Exercise. Repeat the records below exactly, line for line.

Source information.
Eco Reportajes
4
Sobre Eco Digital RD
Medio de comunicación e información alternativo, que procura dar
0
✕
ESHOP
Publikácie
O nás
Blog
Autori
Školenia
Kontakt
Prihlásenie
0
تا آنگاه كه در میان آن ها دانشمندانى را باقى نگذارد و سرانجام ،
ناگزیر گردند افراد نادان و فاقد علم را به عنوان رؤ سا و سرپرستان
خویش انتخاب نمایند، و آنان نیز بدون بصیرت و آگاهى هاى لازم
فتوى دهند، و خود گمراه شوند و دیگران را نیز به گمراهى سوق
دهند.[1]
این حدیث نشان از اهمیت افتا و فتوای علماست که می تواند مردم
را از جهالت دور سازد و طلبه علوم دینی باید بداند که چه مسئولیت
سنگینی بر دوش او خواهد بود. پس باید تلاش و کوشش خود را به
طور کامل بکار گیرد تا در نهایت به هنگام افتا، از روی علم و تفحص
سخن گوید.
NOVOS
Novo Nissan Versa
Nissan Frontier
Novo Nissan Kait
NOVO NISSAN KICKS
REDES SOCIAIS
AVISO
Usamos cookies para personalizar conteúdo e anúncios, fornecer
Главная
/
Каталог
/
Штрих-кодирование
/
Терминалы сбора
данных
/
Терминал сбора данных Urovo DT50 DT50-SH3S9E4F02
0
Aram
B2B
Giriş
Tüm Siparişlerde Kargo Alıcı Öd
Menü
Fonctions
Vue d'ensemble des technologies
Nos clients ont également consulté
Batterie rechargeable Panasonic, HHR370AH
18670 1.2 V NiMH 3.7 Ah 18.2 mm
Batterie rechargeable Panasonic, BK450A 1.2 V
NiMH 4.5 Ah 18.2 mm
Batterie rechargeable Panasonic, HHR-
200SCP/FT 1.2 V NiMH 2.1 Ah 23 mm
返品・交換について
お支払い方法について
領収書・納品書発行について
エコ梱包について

Answer to this task.
Eco Reportajes
4
Sobre Eco Digital RD
Medio de comunicación e información alternativo, que procura dar
0
✕
ESHOP
Publikácie
O nás
Blog
Autori
Školenia
Kontakt
Prihlásenie
0
تا آنگاه كه در میان آن ها دانشمندانى را باقى نگذارد و سرانجام ،
ناگزیر گردند افراد نادان و فاقد علم را به عنوان رؤ سا و سرپرستان
خویش انتخاب نمایند، و آنان نیز بدون بصیرت و آگاهى هاى لازم
فتوى دهند، و خود گمراه شوند و دیگران را نیز به گمراهى سوق
دهند.[1]
این حدیث نشان از اهمیت افتا و فتوای علماست که می تواند مردم
را از جهالت دور سازد و طلبه علوم دینی باید بداند که چه مسئولیت
سنگینی بر دوش او خواهد بود. پس باید تلاش و کوشش خود را به
طور کامل بکار گیرد تا در نهایت به هنگام افتا، از روی علم و تفحص
سخن گوید.
NOVOS
Novo Nissan Versa
Nissan Frontier
Novo Nissan Kait
NOVO NISSAN KICKS
REDES SOCIAIS
AVISO
Usamos cookies para personalizar conteúdo e anúncios, fornecer
Главная
/
Каталог
/
Штрих-кодирование
/
Терминалы сбора
данных
/
Терминал сбора данных Urovo DT50 DT50-SH3S9E4F02
0
Aram
B2B
Giriş
Tüm Siparişlerde Kargo Alıcı Öd
Menü
Fonctions
Vue d'ensemble des technologies
Nos clients ont également consulté
Batterie rechargeable Panasonic, HHR370AH
18670 1.2 V NiMH 3.7 Ah 18.2 mm
Batterie rechargeable Panasonic, BK450A 1.2 V
NiMH 4.5 Ah 18.2 mm
Batterie rechargeable Panasonic, HHR-
200SCP/FT 1.2 V NiMH 2.1 Ah 23 mm
返品・交換について
お支払い方法について
領収書・納品書発行について
エコ梱包について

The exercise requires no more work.